Task objective »
Lay out as a JSON list of strings the lines of the items starting at the line containing "grebe's own left." and ending at the line containing "Answer: on the little grebe's own right", one string per line with blank lines left out. Include both end lines and nothing else.

Data for analysis »
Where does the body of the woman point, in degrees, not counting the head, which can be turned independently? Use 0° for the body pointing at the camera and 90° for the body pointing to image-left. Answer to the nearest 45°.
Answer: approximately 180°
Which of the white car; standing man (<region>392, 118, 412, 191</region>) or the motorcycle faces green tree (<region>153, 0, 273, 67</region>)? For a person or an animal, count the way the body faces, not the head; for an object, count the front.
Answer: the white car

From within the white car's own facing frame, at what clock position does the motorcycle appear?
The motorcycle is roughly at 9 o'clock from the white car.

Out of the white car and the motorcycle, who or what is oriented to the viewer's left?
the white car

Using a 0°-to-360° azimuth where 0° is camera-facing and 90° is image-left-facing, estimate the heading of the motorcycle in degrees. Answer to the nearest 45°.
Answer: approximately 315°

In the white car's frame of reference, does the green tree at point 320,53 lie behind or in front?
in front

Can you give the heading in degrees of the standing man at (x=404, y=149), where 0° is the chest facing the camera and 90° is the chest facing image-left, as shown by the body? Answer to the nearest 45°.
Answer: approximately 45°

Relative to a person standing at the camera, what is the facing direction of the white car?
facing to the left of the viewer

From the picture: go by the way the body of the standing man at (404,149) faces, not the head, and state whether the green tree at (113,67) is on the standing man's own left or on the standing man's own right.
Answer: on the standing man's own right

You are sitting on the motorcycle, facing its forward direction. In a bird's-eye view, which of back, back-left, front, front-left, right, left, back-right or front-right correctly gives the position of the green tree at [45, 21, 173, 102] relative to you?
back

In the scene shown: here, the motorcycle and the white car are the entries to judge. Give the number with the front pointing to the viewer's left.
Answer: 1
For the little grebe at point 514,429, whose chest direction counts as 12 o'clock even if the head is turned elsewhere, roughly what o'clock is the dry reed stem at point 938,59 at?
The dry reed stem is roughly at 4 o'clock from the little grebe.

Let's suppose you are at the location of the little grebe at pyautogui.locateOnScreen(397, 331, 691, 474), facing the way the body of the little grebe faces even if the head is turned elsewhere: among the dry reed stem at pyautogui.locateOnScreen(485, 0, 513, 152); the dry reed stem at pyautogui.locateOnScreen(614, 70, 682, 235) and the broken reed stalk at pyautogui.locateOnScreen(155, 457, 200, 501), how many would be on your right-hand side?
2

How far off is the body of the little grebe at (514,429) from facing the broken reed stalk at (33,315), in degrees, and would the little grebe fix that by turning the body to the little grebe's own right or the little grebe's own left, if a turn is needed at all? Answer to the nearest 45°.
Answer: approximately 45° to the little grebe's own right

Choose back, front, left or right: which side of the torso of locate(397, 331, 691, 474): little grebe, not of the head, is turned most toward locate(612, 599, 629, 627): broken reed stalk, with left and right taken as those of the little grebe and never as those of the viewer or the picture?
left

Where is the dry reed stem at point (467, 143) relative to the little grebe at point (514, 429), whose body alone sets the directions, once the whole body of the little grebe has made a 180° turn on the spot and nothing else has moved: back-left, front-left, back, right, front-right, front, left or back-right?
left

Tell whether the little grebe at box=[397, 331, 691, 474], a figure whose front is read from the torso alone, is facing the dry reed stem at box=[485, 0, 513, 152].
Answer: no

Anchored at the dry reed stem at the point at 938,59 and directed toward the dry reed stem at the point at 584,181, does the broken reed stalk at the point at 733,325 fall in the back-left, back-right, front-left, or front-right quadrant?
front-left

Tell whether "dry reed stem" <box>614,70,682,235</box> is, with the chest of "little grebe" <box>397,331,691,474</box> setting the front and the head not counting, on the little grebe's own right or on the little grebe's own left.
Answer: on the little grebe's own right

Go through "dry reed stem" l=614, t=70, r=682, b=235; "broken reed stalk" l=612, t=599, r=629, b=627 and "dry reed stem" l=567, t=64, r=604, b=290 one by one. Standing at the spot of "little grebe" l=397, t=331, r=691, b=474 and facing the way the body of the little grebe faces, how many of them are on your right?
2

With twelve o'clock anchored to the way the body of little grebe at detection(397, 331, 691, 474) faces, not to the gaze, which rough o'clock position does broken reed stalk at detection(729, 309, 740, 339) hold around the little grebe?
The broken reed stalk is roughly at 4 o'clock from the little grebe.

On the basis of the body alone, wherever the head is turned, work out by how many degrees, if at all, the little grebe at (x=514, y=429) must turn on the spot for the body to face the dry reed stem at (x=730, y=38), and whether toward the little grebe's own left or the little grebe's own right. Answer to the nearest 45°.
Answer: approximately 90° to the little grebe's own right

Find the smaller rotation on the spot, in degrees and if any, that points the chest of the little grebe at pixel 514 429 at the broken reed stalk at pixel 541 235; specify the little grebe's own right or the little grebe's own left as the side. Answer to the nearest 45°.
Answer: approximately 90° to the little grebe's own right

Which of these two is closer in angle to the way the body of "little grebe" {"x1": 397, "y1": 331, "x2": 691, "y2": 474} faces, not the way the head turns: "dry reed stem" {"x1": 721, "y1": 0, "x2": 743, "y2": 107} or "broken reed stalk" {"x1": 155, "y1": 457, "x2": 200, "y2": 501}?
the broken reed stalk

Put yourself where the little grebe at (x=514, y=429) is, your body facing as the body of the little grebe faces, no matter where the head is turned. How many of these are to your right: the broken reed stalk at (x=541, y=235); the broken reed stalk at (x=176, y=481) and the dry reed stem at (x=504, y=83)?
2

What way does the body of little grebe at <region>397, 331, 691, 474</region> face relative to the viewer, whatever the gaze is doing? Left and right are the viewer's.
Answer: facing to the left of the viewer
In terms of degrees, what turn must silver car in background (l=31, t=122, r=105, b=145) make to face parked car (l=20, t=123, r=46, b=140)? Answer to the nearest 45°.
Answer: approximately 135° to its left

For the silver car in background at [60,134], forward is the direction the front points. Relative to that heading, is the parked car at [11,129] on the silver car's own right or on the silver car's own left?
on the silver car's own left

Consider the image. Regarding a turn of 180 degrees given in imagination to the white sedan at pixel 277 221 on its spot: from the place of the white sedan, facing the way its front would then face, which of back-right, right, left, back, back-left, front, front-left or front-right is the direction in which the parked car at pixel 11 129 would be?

Solution for this exercise »
[
  "Tell whether \"dry reed stem\" <box>614,70,682,235</box> is, with the chest of \"little grebe\" <box>397,331,691,474</box> setting the front and the head not counting, on the little grebe's own right or on the little grebe's own left.",
  "Answer: on the little grebe's own right"
]